● GIVEN TEXT:
The role of the variable Factor1 is the same as in the previous section.
By using the constructor setLaw_th, we define yuima.th-class in a similar manner.
After that, we construct the ``full” model (19) by the constructors setModel and setLRM.
A trajectory of \(Y\) and its regressors can be simulated by the YUIMA method simulate.
####################################################
# Regressor: Integrated NIG-Levy driven OU process #
####################################################
R> mu1 <- -3; mu2 <- 0; scale <- 3; nu <- 2.5 # Model Parameters
# Model Definition
R> lawILOU <- setLaw_th(method = method_Fourier, up = up, low = low, N = N,
+ N_grid = N_grid) # yuima.th
R> regrILOU <- setModel(drift = c("X2", "-X2"), jump.coeff = c("0", "2"),
+ solve.variable = c("X1","X2"), xinit = c(0,0), measure.type = "code",
+ measure = list(df = "rNIG(z, 1, 0, 1, 0)")) # Regressors definition
# t-Regression model
R> ModILOU <- setLRM(unit_Levy = lawILOU, yuima_regressors = regrILOU)
# Simulation
R> sampILOU <- setSampling(initial, Final_Time, n = Final_Time/h)
R> true.parILOU <- unlist(list(mu1 = mu1, mu2 = mu2, sigma0 = scale, nu = nu))
R> set.seed(1)
R> simILOU <- simulate(ModILOU, true.parameter = true.parILOU, sampling = sampILOU)Next we extract the trajectories of \(Y\) and \(X_{1}\) from the yuima.LevyRM-class: simILOU and construct the new model for the estimation of the parameters.
Figure 5 shows the simulated sample paths for the regressor and the response process \(Y\).
Figure 5: Simulated Trajectory of the Student Lévy Regression model defined in (18)
# Data extraction
R> Dataset <- get.zoo.data(simILOU)

● DATA PROVIDED:
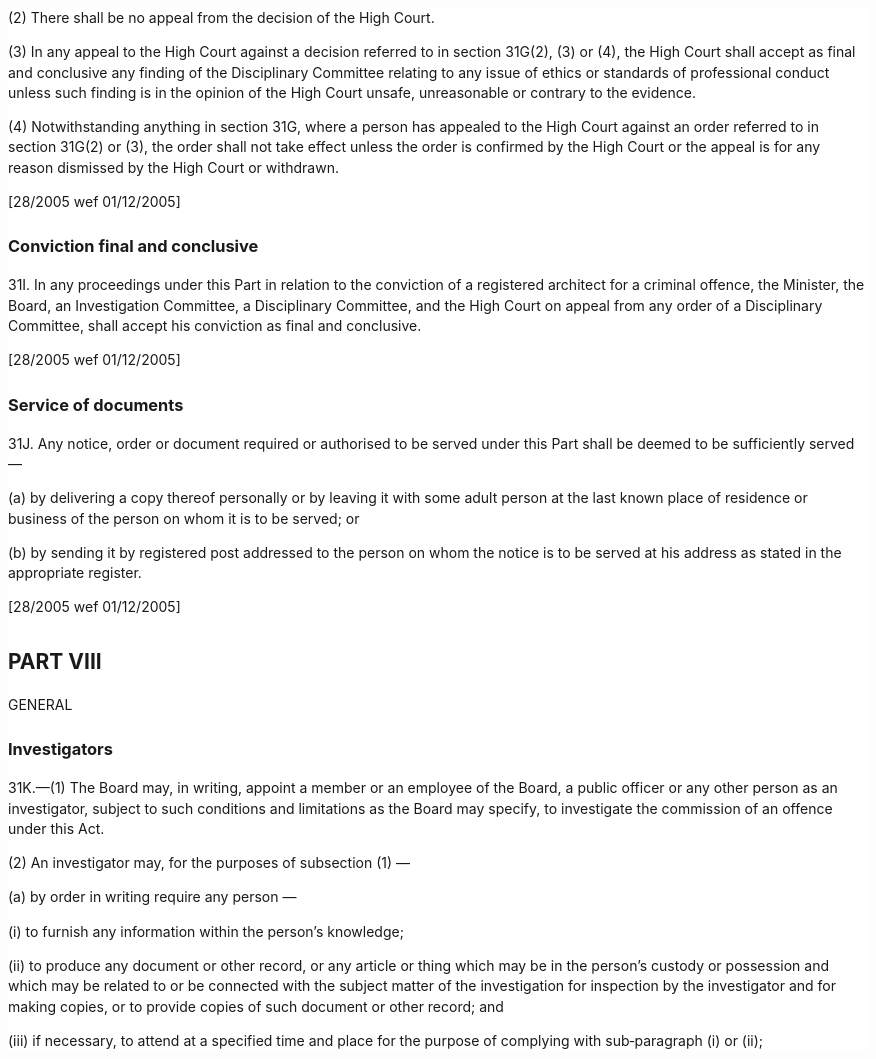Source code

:(2) There shall be no appeal from the decision of the High Court.

(3) In any appeal to the High Court against a decision referred to in section 31G(2), (3) or (4), the High Court shall accept as final and conclusive any finding of the Disciplinary Committee relating to any issue of ethics or standards of professional conduct unless such finding is in the opinion of the High Court unsafe, unreasonable or contrary to the evidence.

(4) Notwithstanding anything in section 31G, where a person has appealed to the High Court against an order referred to in section 31G(2) or (3), the order shall not take effect unless the order is confirmed by the High Court or the appeal is for any reason dismissed by the High Court or withdrawn.

[28/2005 wef 01/12/2005]

### Conviction final and conclusive

31I\. In any proceedings under this Part in relation to the conviction of a registered architect for a criminal offence, the Minister, the Board, an Investigation Committee, a Disciplinary Committee, and the High Court on appeal from any order of a Disciplinary Committee, shall accept his conviction as final and conclusive.

[28/2005 wef 01/12/2005]

### Service of documents

31J\. Any notice, order or document required or authorised to be served under this Part shall be deemed to be sufficiently served —

(a) by delivering a copy thereof personally or by leaving it with some adult person at the last known place of residence or business of the person on whom it is to be served; or

(b) by sending it by registered post addressed to the person on whom the notice is to be served at his address as stated in the appropriate register.

[28/2005 wef 01/12/2005]

## PART VIII

GENERAL

### Investigators

31K\.—(1) The Board may, in writing, appoint a member or an employee of the Board, a public officer or any other person as an investigator, subject to such conditions and limitations as the Board may specify, to investigate the commission of an offence under this Act.

(2) An investigator may, for the purposes of subsection (1) —

(a) by order in writing require any person —

(i) to furnish any information within the person’s knowledge;

(ii) to produce any document or other record, or any article or thing which may be in the person’s custody or possession and which may be related to or be connected with the subject matter of the investigation for inspection by the investigator and for making copies, or to provide copies of such document or other record; and

(iii) if necessary, to attend at a specified time and place for the purpose of complying with sub‑paragraph (i) or (ii);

● WORK TO COMPLETE:
• a. In the YUIMA excerpt, which constructors are used to build the "full" model (19)?
• b. Render everything in the entries from the start down to the line containing "the High Court." as a JSON list of strings, one string per line. Skip blank lines and leave the pictures out.

● ANSWERS BELOW:
• a. setModel and setLRM

• b.
[
  "Source code",
  ":(2) There shall be no appeal from the decision of the High Court."
]